Häufigster Infektionsweg waren laut dem Bericht mit 32 Prozent der Fälle Exploits, gefolgt von Phishing (11 Prozent), einer vorausgegangenen Kompromittierung (10 Prozent) und gestohlenen Zugangsdaten (9 Prozent). E-Mail-Phishing machte nur noch 6 Prozent aus und ist damit deutlich zurückgegangen – 2022 lag dieser Vektor noch bei 22 Prozent.
Am häufigsten für den Zugriff ausgenutzt wurden drei Schwachstellen: die SAP-NetWeaver-Lücke CVE-2025-31324, die Oracle-EBS-Schwachstelle CVE-2025-61882 sowie die SharePoint-Lücke CVE-2025-53770 (ToolShell).
In 52 Prozent der Fälle entdeckten die betroffenen Organisationen den Einbruch selbst, in 34 Prozent erfuhren sie von einer externen Stelle davon. Die Verweildauer der Angreifer im Netzwerk bis zur Entdeckung lag 2025 im Median bei 14 Tagen, ein leichter Anstieg gegenüber 10 Tagen (2023) und 11 Tagen (2024). Über das gesamte Jahrzehnt betrachtet ist der Wert jedoch stark gefallen – von 146 Tagen im Jahr 2015.
Mandiant beobachtete zudem eine Zunahme von Vorfällen, die ein bis sechs Monate unentdeckt blieben. Das führen die Forscher auf nordkoreanische IT-Arbeiter und Cyberspionage-Akteure zurück, die erheblichen Aufwand betreiben, um einer Entdeckung zu entgehen.
Rund 30 Prozent der 2025 beobachteten Angriffe waren finanziell motiviert, bei 40 Prozent aller Vorfälle ging es um Datendiebstahl. Am stärksten betroffen war der High-Tech-Sektor, gefolgt von Finanzwesen, Unternehmensdienstleistungen und Gesundheitswesen.
Googles Threat Intelligence Group identifizierte im vergangenen Jahr 714 neue Malware-Familien, nach 632 im Jahr 2024. Von den 2025 neu entdeckten Familien zielten 146 auf Linux und 55 auf macOS. Am häufigsten beobachtet wurde GoldVein, der Downloader, den die Cybercrime-Gruppe Cl0p in der Oracle-EBS-Kampagne einsetzte, gefolgt von der Ransomware Akira.

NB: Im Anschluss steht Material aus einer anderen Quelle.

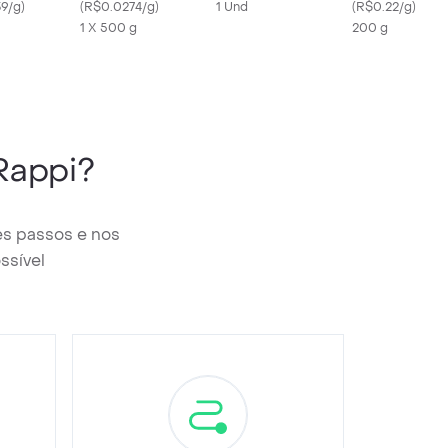
9/g
)
Morango
(
R$0.0274/g
)
1 Und
(
R$0.22/g
)
1 X 500 g
200 g
Rappi?
es passos e nos
ssível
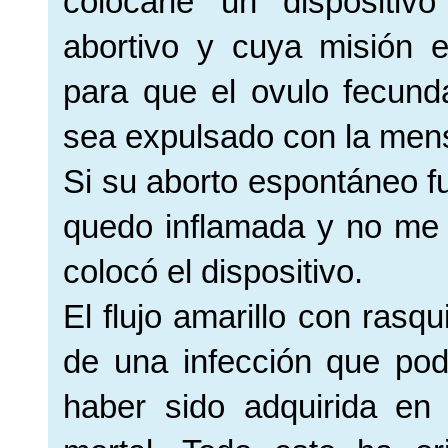
colocarle un dispositiv
abortivo y cuya misión e
para que el ovulo fecun
sea expulsado con la mens
Si su aborto espontáneo fu
quedo inflamada y no me 
colocó el dispositivo.
El flujo amarillo con rasq
de una infección que pod
haber sido adquirida en 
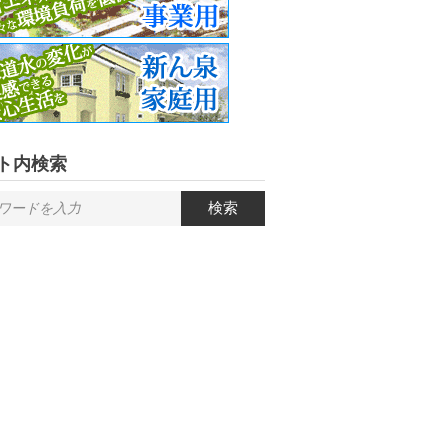
ト内検索
検索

Bei cloudbezogenen Kompromittierungen war Voice-Phishing der häufigste Erstvektor, maßgeblich getrieben durch Aktivitäten von ShinyHunters und Scattered Spider. Auf Voice-Phishing entfielen 23 Prozent der Einbrüche, gefolgt von der Kompromittierung über Dritte (17 Prozent), gestohlenen Zugangsdaten (16 Prozent), E-Mail-Phishing (15 Prozent) und Insider-Bedrohungen (14 Prozent). Exploits machten in der Cloud nur 6 Prozent aus.